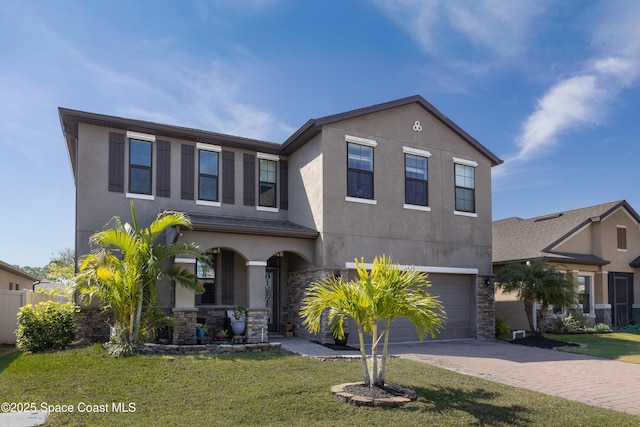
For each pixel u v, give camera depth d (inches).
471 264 721.6
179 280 513.0
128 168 602.5
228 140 658.2
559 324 825.5
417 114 702.5
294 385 346.0
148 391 328.8
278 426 267.6
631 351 592.7
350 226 623.5
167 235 597.9
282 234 596.4
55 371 381.7
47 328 491.2
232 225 562.9
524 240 957.2
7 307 616.4
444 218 706.8
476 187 748.0
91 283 470.0
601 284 919.7
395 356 504.7
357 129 645.9
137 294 478.6
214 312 628.7
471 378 402.0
**********
TASK INSTRUCTIONS:
Reproduce the whole listing verbatim. Pictures stay out of the copy.

SOLUTION TO THIS TASK:
For each pixel u v, give camera depth d (inches).
471 264 721.6
179 280 513.0
128 168 602.5
228 140 658.2
559 324 825.5
417 114 702.5
294 385 346.0
148 391 328.8
278 426 267.6
631 351 592.7
350 226 623.5
167 235 597.9
282 234 596.4
55 371 381.7
47 328 491.2
232 225 562.9
524 240 957.2
7 307 616.4
444 218 706.8
476 187 748.0
91 283 470.0
601 284 919.7
395 356 504.7
357 129 645.9
137 294 478.6
214 312 628.7
471 378 402.0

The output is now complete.